ACTIVITY:
Return the passage of the article on the U.K. fine against Facebook from "The U.K.’s data privacy" up to and including "than $5 billion.", copied word for word.
═══ TEXT BLOCK ═══
The U.K.’s data privacy regulator fined Facebook $645,000 for violations that allowed political marketing firm Cambridge Analytica and other outside companies to extract 87 million Facebook profiles worldwide without adequate user knowledge or consent.
The purpose of the U.K.’s enforcement actions is to change the behavior of organizations that mishandle the sensitive private information of individuals, but the fine announced Thursday represents a minuscule fraction of Facebook’s (NASDAQ: [[ticker:FB]]) earnings. The company’s net income in the second quarter alone was more than $5 billion.
The Information Commissioner’s Office (ICO) imposed the maximum penalty under U.K. laws that were in effect during the period between 2007 and 2014, when Facebook opened broad access to the personal data of users to third-party application developers, even if those users had not downloaded the app but were merely connected as friends to someone who had, the agency found. Facebook took inadequate steps to regain control of the extracted data after its misuse was discovered in 2015, the ICO concluded.
“Facebook failed to sufficiently protect the privacy of its users before, during and after the unlawful processing of this data,” Information Commissioner Elizabeth Denham said in a written statement. “A company of its size and expertise should have known better and it should have done better.”
After hearing Facebook’s account of the events, the ICO carried out the intent it had signaled in July—to levy the highest fine under its power. But Denham said the civil penalty would have been more severe under the new authority gained by the agency in May, when it could begin enforcing the U.K.’s Data Protection Act 2018 and the EU’s stringent General Data Protection Regulation (GDPR).
“We considered these contraventions to be so serious we imposed the maximum penalty under the previous legislation,” Denham stated. “The fine would inevitably have been significantly higher under the GDPR.”
═══ SUPPLIED MATERIAL ═══
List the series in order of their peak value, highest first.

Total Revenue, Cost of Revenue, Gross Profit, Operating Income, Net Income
═══
═══ SUPPLIED MATERIAL ═══
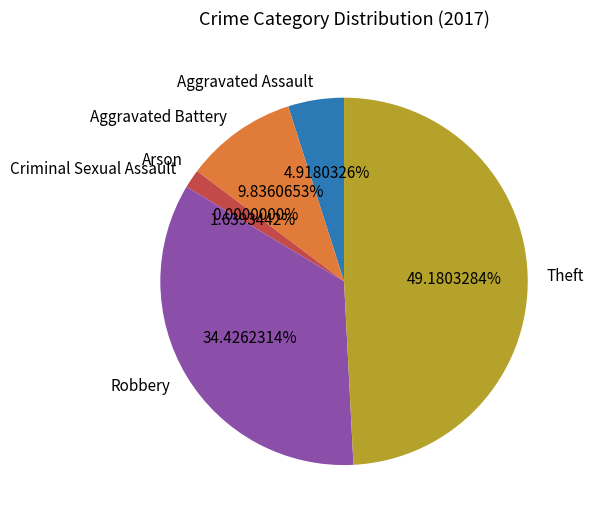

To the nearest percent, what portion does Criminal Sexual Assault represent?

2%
═══
═══ SUPPLIED MATERIAL ═══
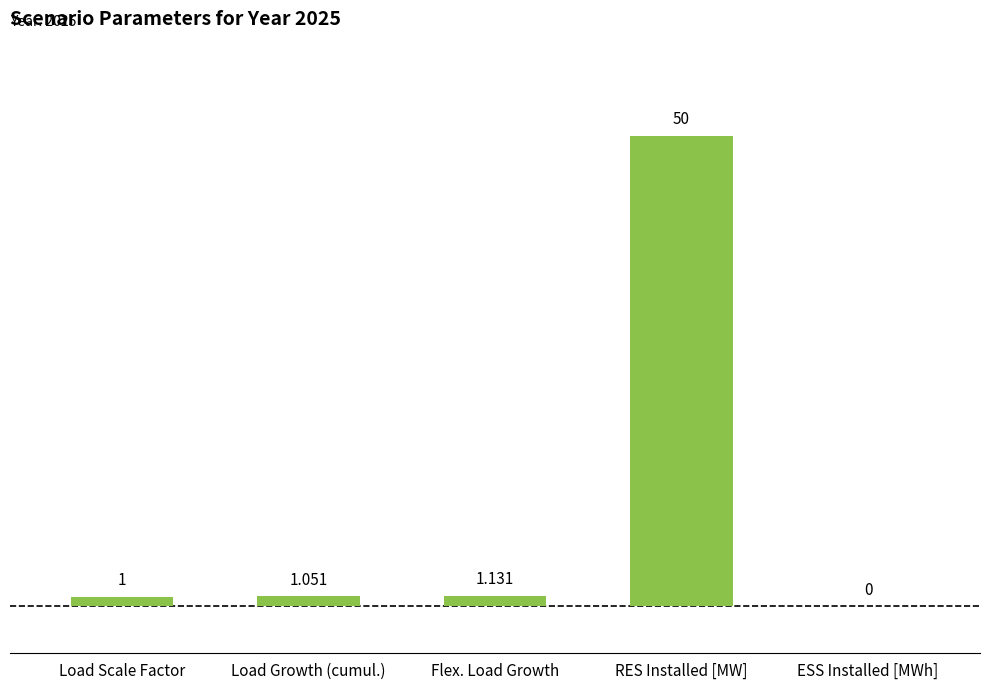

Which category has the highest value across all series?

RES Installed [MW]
═══
ANSWER SECTION:
The U.K.’s data privacy regulator fined Facebook $645,000 for violations that allowed political marketing firm Cambridge Analytica and other outside companies to extract 87 million Facebook profiles worldwide without adequate user knowledge or consent.
The purpose of the U.K.’s enforcement actions is to change the behavior of organizations that mishandle the sensitive private information of individuals, but the fine announced Thursday represents a minuscule fraction of Facebook’s (NASDAQ: [[ticker:FB]]) earnings. The company’s net income in the second quarter alone was more than $5 billion.